Here come the scabs, the scabs
here they come –
No-one is shouting, no-one even points,
They don’t have to say a thing.

The Big Strike’s on, the General Strike,
Strike against the madness of the War,
Strike against conscription, and the
polishers of the Crown,
Strike against the crushing of their rights.

Joe Hill’s ashes came to this town,
To Sydney town in 1916,
Stolen, they were thrown away,
But the workers heard the story of Joe Hill.

The ‘Wobblies’ have been gaoled,
Fourteen years for fourteen words,
Words of sedition, prejudicial
To recruiting for the slaughterhouse in France.
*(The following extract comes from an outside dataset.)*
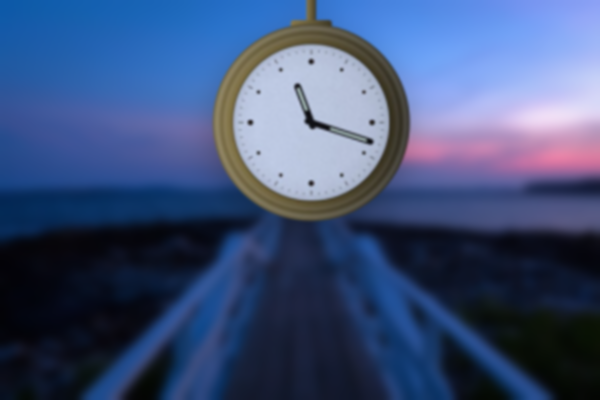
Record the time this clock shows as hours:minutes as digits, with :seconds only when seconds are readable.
11:18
Here come the scabs, here they come, scabs, scabs,
‘Comen’ down the road in Camperdown,
Come on, Merv, we’ll stop the bastards here,
Or we’ll eat crow for many a year.

“Look out!” they say, one has got a gun,
He fires point blank at Flanagan,
Merv Flanagan falls and chokes in his blood,
Murdered on a street in Sydney town.

It’s the strike, the Big Strike, the Big Strike
is on,
Strike against the madness of the war,
Strike against wage cuts, and loss of
conditions,
And Merv Flanagan’s lying in his gore.

One more gone, one more fellow worker,
Lying, drains, on Bridge Rd., in the sun,
Merv Flanagan, your name will live forever,
A worker and a battler for workers’ rights.